Read Tristram Hunt’s piece from Prospect’s February issue: Should we reimagine our colonial legacy?
Tristram Hunt has little sympathy with Labour MPs who want us to leave the European Union: “many of them have a Bennite vision” that the EU is “run by big banks and companies.”
They have “a tired belief in the nature of Europe” that “fails to appreciate the ways in which it has been a force for social democracy.”
The Labour MP for Stoke-on-Trent and former Shadow Education Secretary’s words are highly significant. The Conservative Party’s split over Britain’s membership of the EU—to be voted upon in a referendum on 23rd June—is widely acknowledged. But the Labour Party’s split over Europe has been given less attention. Hunt’s comments shed new light on this divide.
Directly addressing Gisela Stuart, Labour MP and Co-Chair of Vote Leave, who has recently written for Prospect that Labour’s commitment to the EU puts it on the “side of the FTSE 100,” he said: “I disagree with Gisela if she thinks it’s just a reactionary bosses cabal that isn’t a positive force on the world stage.”
“Even with centre-right parties in Europe… I regard Europe as a force for social justice and good.” MPs such as Gisela “like big government normally—but not in this case.”
Hunt does not reserve the criticism for his own side.
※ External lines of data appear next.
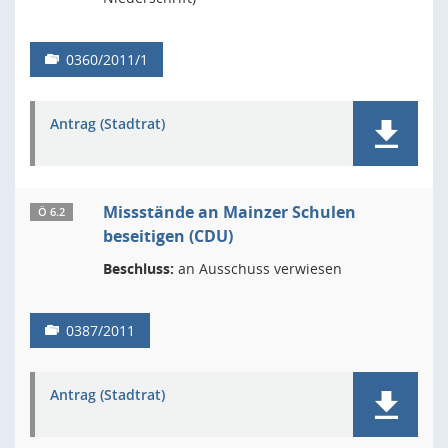
0360/2011/1
Antrag (Stadtrat)
Missstände an Mainzer Schulen
Ö 6.2
beseitigen (CDU)
Beschluss:
an Ausschuss verwiesen
0387/2011
Antrag (Stadtrat)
He argues the “Tory-Ukip dream” of what Britain would be like outside the EU bears little connection to reality. “They think it would be ‘England unchained’ and we would be unleashed again. In fact we’d be blowing our foot off.”
A post-Brexit Britain would, Hunt said, be “an offshore-city state, built around the London economy.” We would be “the Hong Kong to Europe’s China…It’s just not how you build a successful and prosperous economy in the 21st century.”
In April, Barack Obama visited the UK to warn of the dangers of Brexit. Of this visit Hunt said: “It absolutely knocked [Brexit] out of the park. Obama—and every grownup in Washington, apart from Ted Cruz—is saying “you’d be at the back of the queue in trade deals, it’s not what we want. We want Britain in Europe. We think you’re stronger there.”